Tips on Planning for Retirement

Photo: iStockphoto / NNPA

With only a few weeks left before we enter into a new year, it is never too early to start planning and thinking about your 2021 financial goals. This week let’s look at your life after employment and ask the question, are you ready for retirement? Here are some factors to consider.

Debt free

Retiring debt free is ideal and will allow you all kinds of flexibility in your retirement years. Self-evaluation is critical here. The most important question you need to ask yourself is, are you comfortable retiring with debt? Undoubtedly, the kind of debt you retire with makes a difference. The cost and interest rates are significant factors. With today’s historic low mortgage interest rates, retiring with debt may not be a problem. On the other hand, retiring with high interest rate credit cards would be serious issue.

Do you have a financial plan?

I mean do you really have a financial plan? Have you considered questions such as when should I start drawing social security benefits? That’s a big question since it may come with tax implications. It also raises the question of, how many more years do you need to work in order to maximize your benefits?

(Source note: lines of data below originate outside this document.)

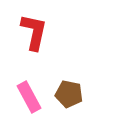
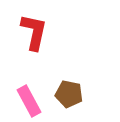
pink rectangle: moved 4 px down
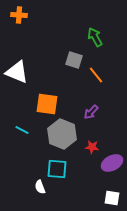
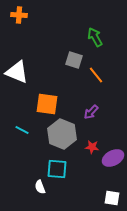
purple ellipse: moved 1 px right, 5 px up
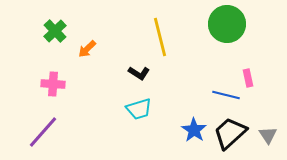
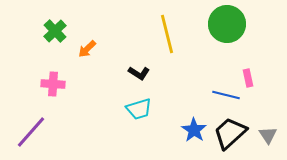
yellow line: moved 7 px right, 3 px up
purple line: moved 12 px left
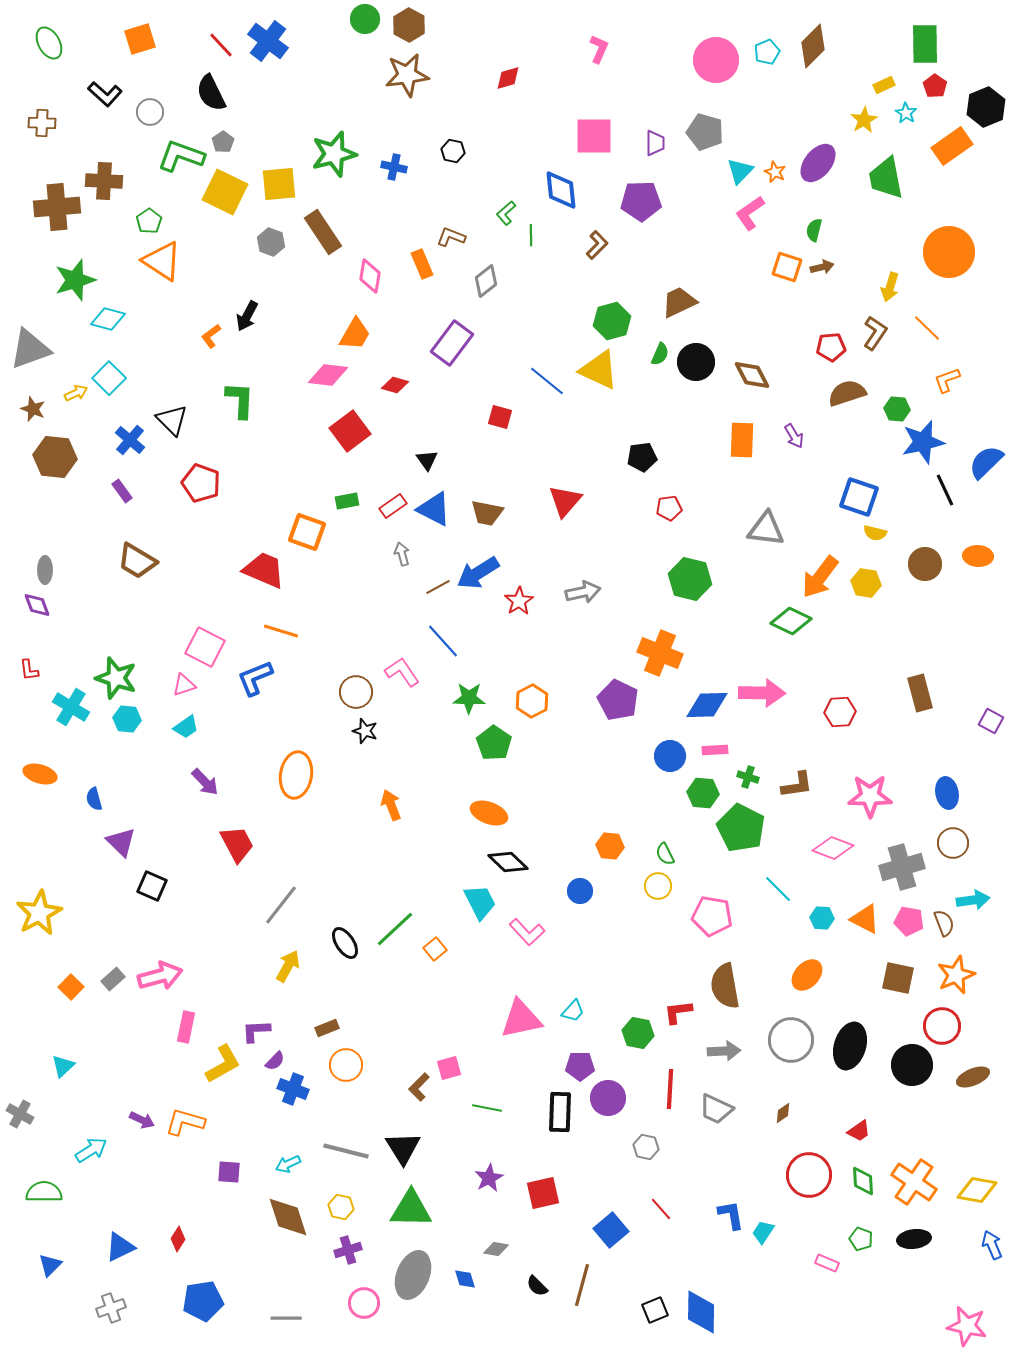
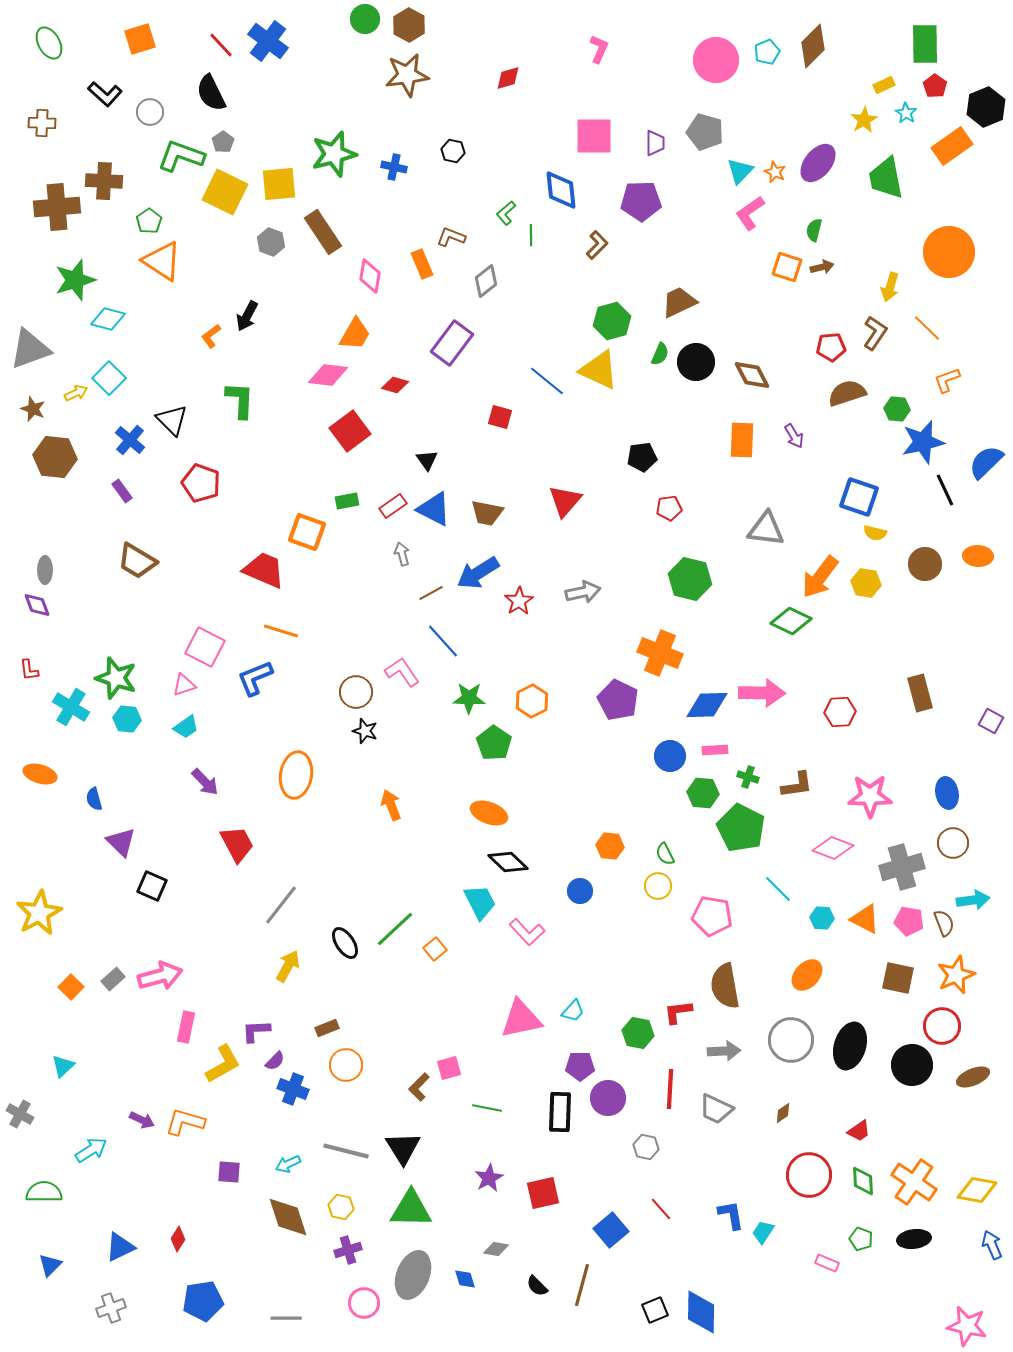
brown line at (438, 587): moved 7 px left, 6 px down
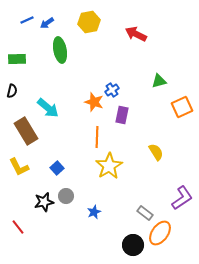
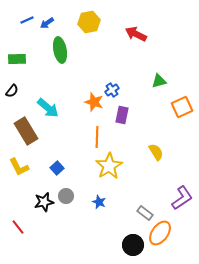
black semicircle: rotated 24 degrees clockwise
blue star: moved 5 px right, 10 px up; rotated 24 degrees counterclockwise
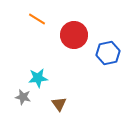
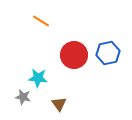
orange line: moved 4 px right, 2 px down
red circle: moved 20 px down
cyan star: rotated 12 degrees clockwise
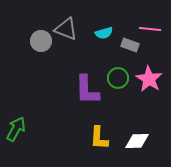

While focusing on the number you need to retire is necessary, consideration must be given to whether that number will satisfy your spending needs. What about your retirement saving? Does the growth generated exceed the inflation rate in your retirement account? Do you have an emergency fund within your retirement plan?

Health care

What plans do you have for your health care in retirement? It is near impossible to forecast future rising health care costs over your lifetime. So you can begin planning by knowing that at age 65 you are eligible for Medicare benefits. Medicare has two parts: Part A and Part B and each part covers different services. What about long term care should it arise? Will you pay out of pocket or will you purchase a long term care insurance policy? This is a retirement cost you can never have too much saved in order to cover.

Life post-retirement

While we have focused on financial issues, the question of how will you spend your time cannot be ignored. Once you retire you’ll have approximately eight to ten hours of free time each day. How you spend that time is predictive of your retirement spending. Will you take a part-time job or will you spend time with family, picking up new hobbies, taking classes or volunteering?

You don’t need to wait until December 31, 2020 to start making your financial new years’ resolutions. Your 2021 financial forward thinking, begins now!